■ **Activity**
Which lines of the listing below contain the word "schools"? Copy out each such line, treating uppercase and lowercase as different.

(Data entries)
********************
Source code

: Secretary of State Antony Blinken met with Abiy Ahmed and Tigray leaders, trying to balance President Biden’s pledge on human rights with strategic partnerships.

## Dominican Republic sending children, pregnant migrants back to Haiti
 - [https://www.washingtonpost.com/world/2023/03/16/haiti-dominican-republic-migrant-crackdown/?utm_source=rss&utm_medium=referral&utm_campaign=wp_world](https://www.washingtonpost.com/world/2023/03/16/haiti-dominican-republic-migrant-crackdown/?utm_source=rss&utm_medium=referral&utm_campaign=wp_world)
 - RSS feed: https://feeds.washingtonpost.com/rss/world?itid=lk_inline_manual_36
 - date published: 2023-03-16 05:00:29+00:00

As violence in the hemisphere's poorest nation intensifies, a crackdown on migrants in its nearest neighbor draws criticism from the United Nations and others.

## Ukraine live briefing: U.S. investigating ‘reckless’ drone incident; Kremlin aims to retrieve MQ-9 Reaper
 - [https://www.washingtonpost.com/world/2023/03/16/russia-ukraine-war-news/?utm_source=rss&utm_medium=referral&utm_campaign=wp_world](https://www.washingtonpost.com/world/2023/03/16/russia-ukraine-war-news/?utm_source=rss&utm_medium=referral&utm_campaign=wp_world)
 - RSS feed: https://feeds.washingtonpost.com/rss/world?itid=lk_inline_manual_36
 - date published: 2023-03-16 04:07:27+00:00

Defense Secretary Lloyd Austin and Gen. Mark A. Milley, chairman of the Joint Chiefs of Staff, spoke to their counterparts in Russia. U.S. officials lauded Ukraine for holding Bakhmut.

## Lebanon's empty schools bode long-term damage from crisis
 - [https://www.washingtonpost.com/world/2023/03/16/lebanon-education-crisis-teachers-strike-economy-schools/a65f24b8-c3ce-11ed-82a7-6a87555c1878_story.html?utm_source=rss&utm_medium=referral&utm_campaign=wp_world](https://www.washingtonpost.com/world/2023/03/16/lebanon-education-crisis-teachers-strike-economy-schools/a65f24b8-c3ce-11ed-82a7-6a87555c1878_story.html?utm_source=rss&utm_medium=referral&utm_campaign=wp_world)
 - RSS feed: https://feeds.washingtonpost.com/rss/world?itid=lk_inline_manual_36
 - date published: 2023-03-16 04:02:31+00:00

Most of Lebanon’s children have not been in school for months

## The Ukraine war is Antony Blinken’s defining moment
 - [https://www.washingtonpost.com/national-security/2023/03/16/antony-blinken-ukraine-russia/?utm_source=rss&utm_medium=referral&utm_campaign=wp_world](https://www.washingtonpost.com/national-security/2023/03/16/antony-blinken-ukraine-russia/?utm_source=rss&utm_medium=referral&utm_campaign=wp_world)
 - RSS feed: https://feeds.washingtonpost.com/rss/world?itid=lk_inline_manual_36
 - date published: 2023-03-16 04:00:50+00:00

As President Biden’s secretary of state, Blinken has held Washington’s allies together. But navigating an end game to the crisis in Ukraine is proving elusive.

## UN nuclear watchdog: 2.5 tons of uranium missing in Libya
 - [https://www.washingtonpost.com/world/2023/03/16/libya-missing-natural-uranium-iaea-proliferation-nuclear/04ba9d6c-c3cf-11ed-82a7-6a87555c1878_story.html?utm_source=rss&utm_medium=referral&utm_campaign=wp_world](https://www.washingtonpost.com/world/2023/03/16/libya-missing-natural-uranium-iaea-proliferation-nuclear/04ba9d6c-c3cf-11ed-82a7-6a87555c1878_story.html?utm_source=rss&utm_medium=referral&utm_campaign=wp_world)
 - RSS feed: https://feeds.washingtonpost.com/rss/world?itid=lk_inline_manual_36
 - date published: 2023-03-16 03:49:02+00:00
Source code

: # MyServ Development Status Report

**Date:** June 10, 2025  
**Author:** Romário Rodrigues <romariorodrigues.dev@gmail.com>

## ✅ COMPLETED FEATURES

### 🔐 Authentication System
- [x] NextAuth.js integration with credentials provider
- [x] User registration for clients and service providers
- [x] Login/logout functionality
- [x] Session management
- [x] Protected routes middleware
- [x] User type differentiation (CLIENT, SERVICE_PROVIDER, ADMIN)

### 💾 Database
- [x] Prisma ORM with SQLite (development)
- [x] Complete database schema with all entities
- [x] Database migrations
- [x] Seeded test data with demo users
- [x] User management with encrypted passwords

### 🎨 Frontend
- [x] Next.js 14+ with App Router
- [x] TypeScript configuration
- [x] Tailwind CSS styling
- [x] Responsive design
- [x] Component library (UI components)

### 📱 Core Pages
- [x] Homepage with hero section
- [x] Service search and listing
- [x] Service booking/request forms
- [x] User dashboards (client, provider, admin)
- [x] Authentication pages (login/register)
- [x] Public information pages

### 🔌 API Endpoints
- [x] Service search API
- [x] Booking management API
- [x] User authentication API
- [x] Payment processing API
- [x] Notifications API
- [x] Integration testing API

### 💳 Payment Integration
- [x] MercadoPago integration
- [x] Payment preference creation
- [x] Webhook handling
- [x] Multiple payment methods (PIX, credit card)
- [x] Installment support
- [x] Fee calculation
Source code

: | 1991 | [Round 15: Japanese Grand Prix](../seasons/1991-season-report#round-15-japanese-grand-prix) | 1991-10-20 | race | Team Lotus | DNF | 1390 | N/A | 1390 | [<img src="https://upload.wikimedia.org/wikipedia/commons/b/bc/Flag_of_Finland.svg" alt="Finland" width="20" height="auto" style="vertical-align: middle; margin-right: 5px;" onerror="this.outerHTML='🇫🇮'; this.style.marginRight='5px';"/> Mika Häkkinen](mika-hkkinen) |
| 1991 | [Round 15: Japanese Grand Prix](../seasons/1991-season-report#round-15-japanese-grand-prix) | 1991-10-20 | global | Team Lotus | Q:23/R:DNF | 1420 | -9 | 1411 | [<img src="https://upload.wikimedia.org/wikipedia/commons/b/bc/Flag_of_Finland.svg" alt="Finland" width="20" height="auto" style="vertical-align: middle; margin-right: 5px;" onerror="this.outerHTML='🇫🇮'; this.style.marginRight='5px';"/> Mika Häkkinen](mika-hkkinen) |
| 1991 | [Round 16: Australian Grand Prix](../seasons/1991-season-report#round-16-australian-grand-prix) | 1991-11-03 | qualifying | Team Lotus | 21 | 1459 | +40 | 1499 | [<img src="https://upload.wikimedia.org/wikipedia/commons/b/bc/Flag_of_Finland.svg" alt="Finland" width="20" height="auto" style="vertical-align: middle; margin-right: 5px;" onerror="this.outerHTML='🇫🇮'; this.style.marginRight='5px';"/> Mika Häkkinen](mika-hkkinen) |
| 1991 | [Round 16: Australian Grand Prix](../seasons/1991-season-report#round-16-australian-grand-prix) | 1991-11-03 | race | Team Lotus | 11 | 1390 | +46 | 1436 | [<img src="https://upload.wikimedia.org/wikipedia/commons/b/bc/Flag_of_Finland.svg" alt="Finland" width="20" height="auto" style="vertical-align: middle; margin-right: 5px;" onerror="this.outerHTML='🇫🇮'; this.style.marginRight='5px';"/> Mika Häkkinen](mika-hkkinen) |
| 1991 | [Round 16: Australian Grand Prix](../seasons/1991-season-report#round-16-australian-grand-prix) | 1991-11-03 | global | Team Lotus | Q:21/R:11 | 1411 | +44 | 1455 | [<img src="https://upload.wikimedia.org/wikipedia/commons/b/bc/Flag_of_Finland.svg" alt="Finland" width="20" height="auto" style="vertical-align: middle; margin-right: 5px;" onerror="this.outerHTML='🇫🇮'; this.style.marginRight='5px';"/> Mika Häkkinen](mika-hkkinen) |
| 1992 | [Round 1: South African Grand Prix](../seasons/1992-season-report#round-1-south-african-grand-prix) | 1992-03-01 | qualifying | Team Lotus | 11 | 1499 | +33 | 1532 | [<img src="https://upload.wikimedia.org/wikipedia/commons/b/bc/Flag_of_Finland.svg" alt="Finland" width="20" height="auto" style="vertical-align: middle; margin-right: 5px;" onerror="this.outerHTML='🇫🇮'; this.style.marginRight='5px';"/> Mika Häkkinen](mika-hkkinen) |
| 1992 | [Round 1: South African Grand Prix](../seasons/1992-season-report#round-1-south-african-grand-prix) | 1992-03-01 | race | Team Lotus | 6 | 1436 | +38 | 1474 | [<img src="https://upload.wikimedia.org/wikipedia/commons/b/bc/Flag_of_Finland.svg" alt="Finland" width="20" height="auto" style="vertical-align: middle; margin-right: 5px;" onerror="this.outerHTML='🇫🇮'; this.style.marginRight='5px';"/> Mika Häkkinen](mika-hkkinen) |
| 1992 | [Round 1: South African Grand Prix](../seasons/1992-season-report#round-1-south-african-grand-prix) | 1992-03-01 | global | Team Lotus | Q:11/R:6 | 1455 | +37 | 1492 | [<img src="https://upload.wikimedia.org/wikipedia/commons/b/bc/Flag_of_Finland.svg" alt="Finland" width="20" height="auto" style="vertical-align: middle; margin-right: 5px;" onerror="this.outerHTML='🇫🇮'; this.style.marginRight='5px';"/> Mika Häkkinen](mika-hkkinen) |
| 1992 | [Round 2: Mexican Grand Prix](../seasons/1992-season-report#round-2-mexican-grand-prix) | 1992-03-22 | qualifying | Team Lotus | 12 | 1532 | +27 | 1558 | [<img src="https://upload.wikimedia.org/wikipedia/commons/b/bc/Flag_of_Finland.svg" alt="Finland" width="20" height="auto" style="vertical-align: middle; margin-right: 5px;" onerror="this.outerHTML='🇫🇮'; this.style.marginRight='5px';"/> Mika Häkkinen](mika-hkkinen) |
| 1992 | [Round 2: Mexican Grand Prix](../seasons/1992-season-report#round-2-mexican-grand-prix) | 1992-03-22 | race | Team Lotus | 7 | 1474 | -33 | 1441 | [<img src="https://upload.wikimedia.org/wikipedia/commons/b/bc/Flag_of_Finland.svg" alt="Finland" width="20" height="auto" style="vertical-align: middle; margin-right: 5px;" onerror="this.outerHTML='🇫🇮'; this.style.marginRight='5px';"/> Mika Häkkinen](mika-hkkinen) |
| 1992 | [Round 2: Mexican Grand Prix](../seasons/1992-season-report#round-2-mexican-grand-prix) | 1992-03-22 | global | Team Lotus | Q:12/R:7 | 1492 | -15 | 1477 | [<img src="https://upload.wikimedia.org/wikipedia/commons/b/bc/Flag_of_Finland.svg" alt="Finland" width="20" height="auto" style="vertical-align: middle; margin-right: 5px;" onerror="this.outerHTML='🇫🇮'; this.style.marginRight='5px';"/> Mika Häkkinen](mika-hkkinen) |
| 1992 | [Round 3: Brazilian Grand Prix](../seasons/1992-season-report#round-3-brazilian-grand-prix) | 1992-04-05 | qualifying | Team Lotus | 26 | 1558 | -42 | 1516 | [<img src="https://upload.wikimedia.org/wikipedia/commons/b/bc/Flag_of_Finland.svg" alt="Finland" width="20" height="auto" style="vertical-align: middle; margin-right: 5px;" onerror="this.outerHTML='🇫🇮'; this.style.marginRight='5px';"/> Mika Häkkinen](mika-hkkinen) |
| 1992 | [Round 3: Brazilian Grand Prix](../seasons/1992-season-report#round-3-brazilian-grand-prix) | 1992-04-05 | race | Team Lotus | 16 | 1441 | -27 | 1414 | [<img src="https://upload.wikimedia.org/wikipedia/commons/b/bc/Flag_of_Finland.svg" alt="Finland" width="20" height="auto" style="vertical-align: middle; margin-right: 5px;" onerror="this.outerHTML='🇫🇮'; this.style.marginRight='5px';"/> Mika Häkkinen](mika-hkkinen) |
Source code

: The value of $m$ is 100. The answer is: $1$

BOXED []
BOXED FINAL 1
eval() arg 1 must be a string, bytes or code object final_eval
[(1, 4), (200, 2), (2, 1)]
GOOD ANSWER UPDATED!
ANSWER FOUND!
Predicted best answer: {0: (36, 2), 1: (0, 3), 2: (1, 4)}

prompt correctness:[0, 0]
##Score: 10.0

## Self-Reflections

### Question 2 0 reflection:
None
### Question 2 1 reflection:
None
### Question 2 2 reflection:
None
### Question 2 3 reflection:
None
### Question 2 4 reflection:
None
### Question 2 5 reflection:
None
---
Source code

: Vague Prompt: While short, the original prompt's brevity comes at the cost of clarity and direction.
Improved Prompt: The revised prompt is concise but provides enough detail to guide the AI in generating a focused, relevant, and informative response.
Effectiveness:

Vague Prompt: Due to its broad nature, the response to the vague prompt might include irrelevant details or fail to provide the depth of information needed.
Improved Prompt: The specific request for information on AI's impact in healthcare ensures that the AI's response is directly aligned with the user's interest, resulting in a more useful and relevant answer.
********************
■ **Output**
## Lebanon's empty schools bode long-term damage from crisis
 - [https://www.washingtonpost.com/world/2023/03/16/lebanon-education-crisis-teachers-strike-economy-schools/a65f24b8-c3ce-11ed-82a7-6a87555c1878_story.html?utm_source=rss&utm_medium=referral&utm_campaign=wp_world](https://www.washingtonpost.com/world/2023/03/16/lebanon-education-crisis-teachers-strike-economy-schools/a65f24b8-c3ce-11ed-82a7-6a87555c1878_story.html?utm_source=rss&utm_medium=referral&utm_campaign=wp_world)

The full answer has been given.